Mit Blick auf Deutschland stellt Vollmer eindeutig fest: Es verändert sich gerade etwas. In den Krankenhäusern steige der Wunsch danach, patienten- und personalorientiert zu arbeiten. Sie bemerke diesbezüglich besonders eine „zunehmende Offenheit der Ärzteschaft“. Immer häufiger kämen Mediziner auf sie zu, um etwas über die Möglichkeiten der psychologisch unterlegten Architektur zu erfahren.
Sicher ist: Krankenhausarchitektur muss nicht immer Schema F sein.
Nora Schmitt-Sausen
Kranke haben eine andere Raumwahrnehmung
Vollmer hat die Wahrnehmung chronisch oder schwer kranker Menschen schon vielfach untersucht. In den Niederlanden hat sie beispielsweise im Auftrag des niederländischen Ministeriums für Wissenschaft und Bildung erfasst, wie Krankenhausarchitektur auf Krebspatienten wirkt. Für die Erhebung haben Vollmer und ihre Koautorin und Büropartnerin Gemma Koppen 500 Patienten und deren Angehörige bei ihren Krankenhausbesuchen begleitet und sie nach Wahrnehmung und Stressempfinden befragt.
In der Studie „Architektur als zweiter Körper“ aus dem Jahr 2010 kam heraus: Kranke haben ein anderes Architekturempfinden als ihre gesunden Partner. Optik, Design, Geräusche, Gerüche – all das nehmen sie unterschiedlich wahr. Es bereitet den Patienten Unbehagen, wenn die Umgebung im Krankenhaus nicht zum Wohlfühlen ist. Wenn es etwa nur wenig Tageslicht gibt, Enge auf sie einwirkt, Warteräume im Durchgangsverkehr angesiedelt sind. Solche Defizite in der Krankenhausumgebung lösten „enorme Stressreaktionen bei den Patienten aus“, weiß Vollmer, sowohl akut als auch noch später in der Erinnerung an den Krankenhausaufenthalt. Dieser Stress kommt obendrauf auf die vielen belastenden Momente, mit denen chronisch und schwer Kranke konfrontiert sind. On top auf schwierige Arzt-Patienten-Gespräche, Untersuchungen, Wartezeiten, körperliches Unwohlsein, Existenzängste, Schmerzen.

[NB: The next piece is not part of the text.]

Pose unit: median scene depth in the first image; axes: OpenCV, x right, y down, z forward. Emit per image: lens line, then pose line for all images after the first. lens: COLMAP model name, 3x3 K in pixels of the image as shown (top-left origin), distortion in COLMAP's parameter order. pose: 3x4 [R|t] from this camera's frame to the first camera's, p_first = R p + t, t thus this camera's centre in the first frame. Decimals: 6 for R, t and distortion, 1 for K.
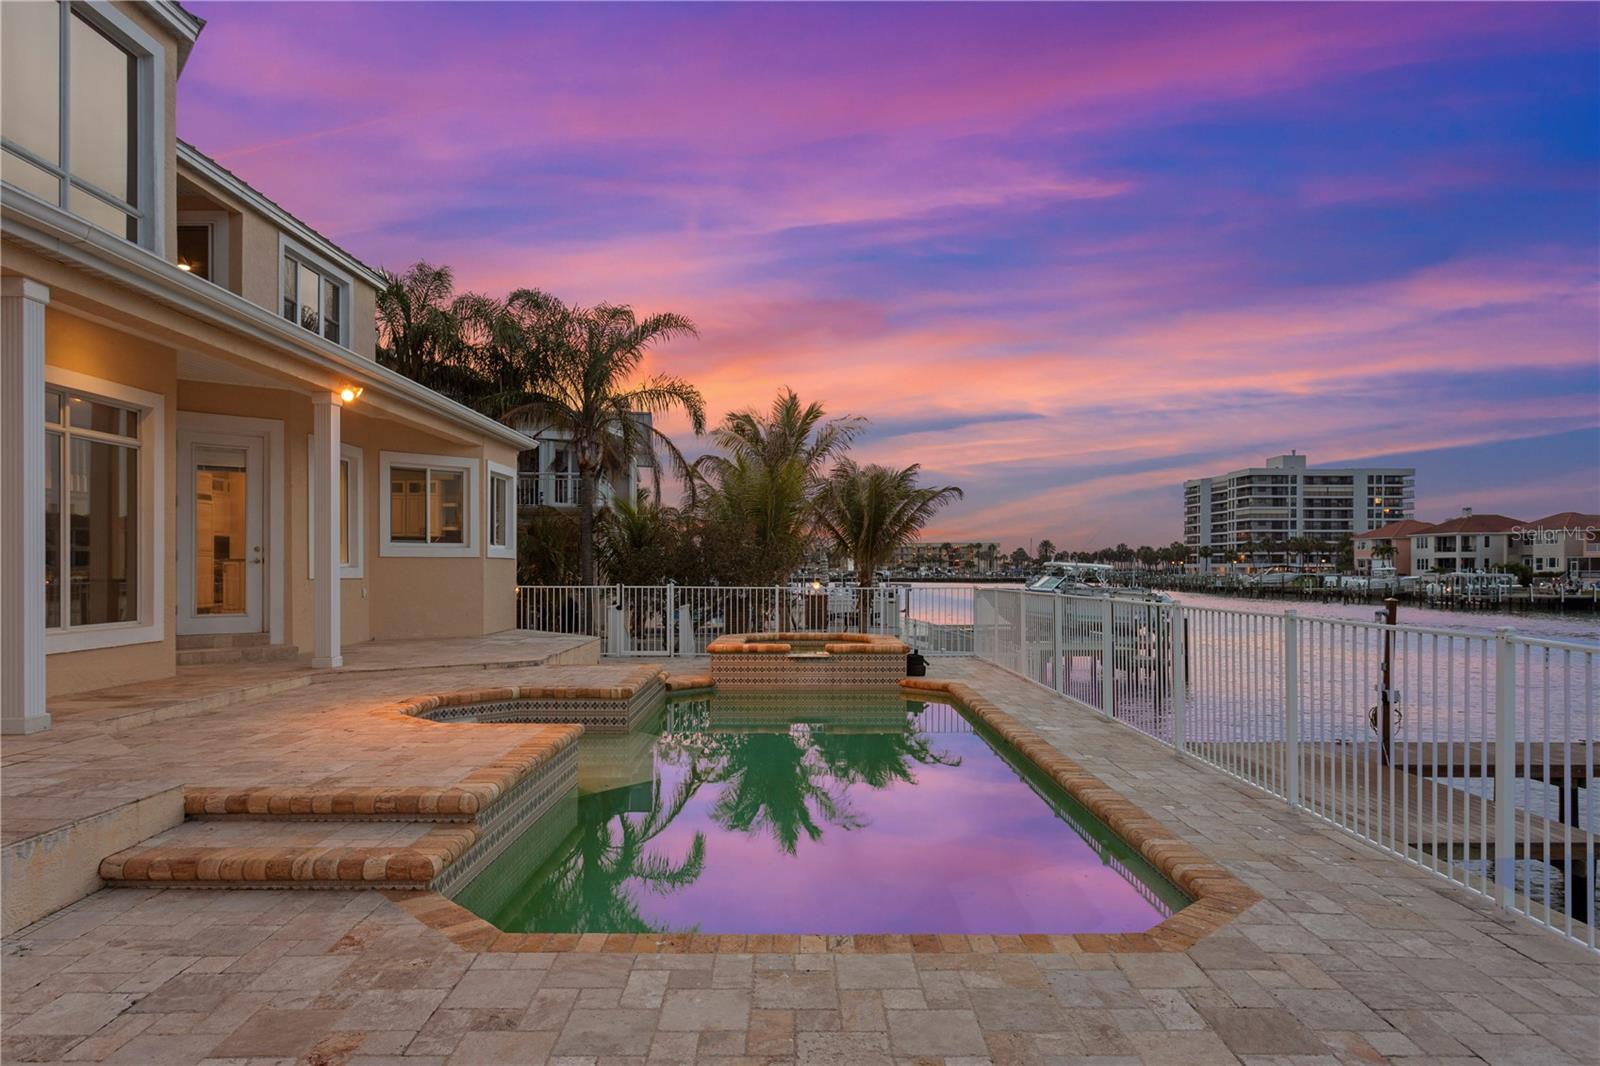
lens RADIAL K [[969.0, 0, 797.2], [0, 969.0, 564.3], [0, 0, 1]] dist [-0.003703, -0.000656]
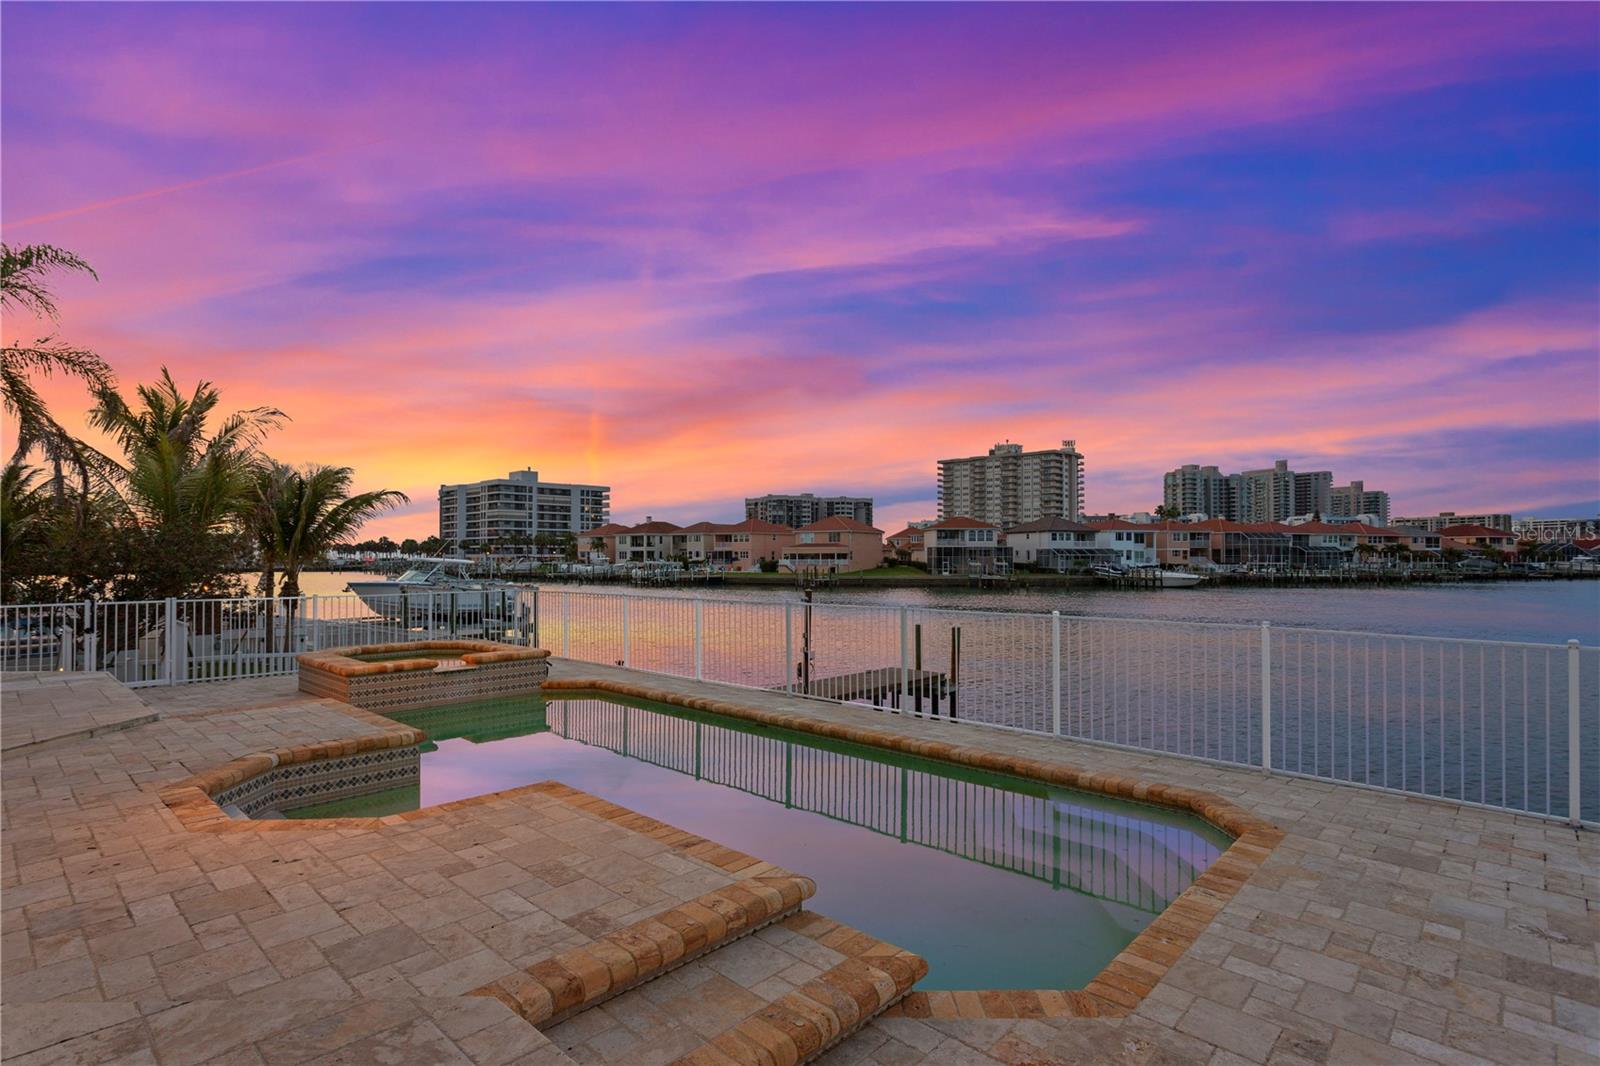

Allein zum Thema Warten hat Vollmer eine klare Position: „Warten tut weh. Das ist messbar“, sagt sie. Und sagt deutlich: Am schlimmsten sei das Warten irgendwo auf dem Gang. Jeder wisse dies, doch es sei weiterhin Standard in deutschen Krankenhäusern und auch weltweit: „Dabei ist das Warten auf Gängen für die Patienten eigentlich unerträglich, das kommt bei unserer Arbeit immer wieder heraus.“
Vollmer und Koppen sind sich sicher: Schon wenige architektonische Eingriffe können die Patienten entlasten: getrennte Sprech- und Untersuchungsräume, um den Patienten mehr Intimsphäre und Sicherheit zu geben. Besprechungsecken ohne den „Schutzwall Schreibtisch“ zwischen Arzt und Patient. Die Möglichkeit, nach draußen zu blicken, wenn der Patient aus dem Arztzimmer tritt – der Blick in die Außenwelt ist laut Vollmer und Koppen die beste Möglichkeit, wieder Kontrolle über eine belastende Situation zu gewinnen und Stress abzubauen.